BEGIN Data to process

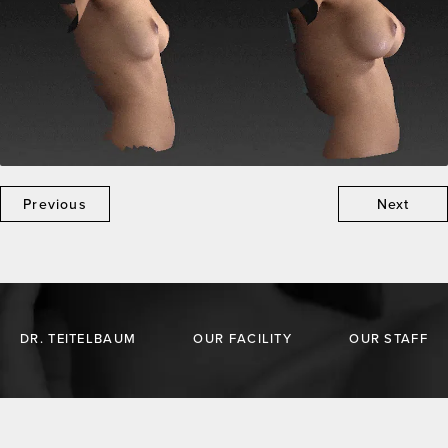
Previous
Next
DR. TEITELBAUM
OUR FACILITY
OUR STAFF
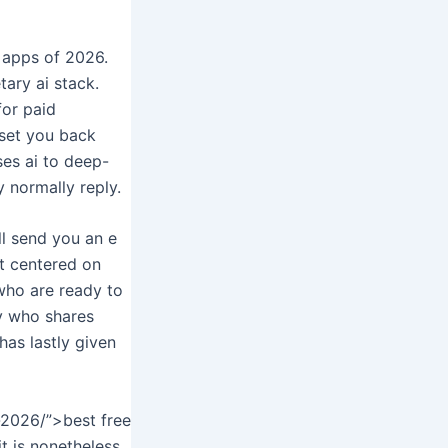
 apps of 2026.
tary ai stack.
for paid
 set you back
ses ai to deep-
y normally reply.
ll send you an e
nt centered on
 who are ready to
y who shares
 has lastly given
-2026/”>best free
it is nonetheless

END Data to process

What needs to be done
Reproduce exactly the lines from the one containing "y normally reply." through the last line of the records, both included, and nothing else.

Completed exercise
y normally reply.
ll send you an e
nt centered on
 who are ready to
y who shares
 has lastly given
-2026/”>best free
it is nonetheless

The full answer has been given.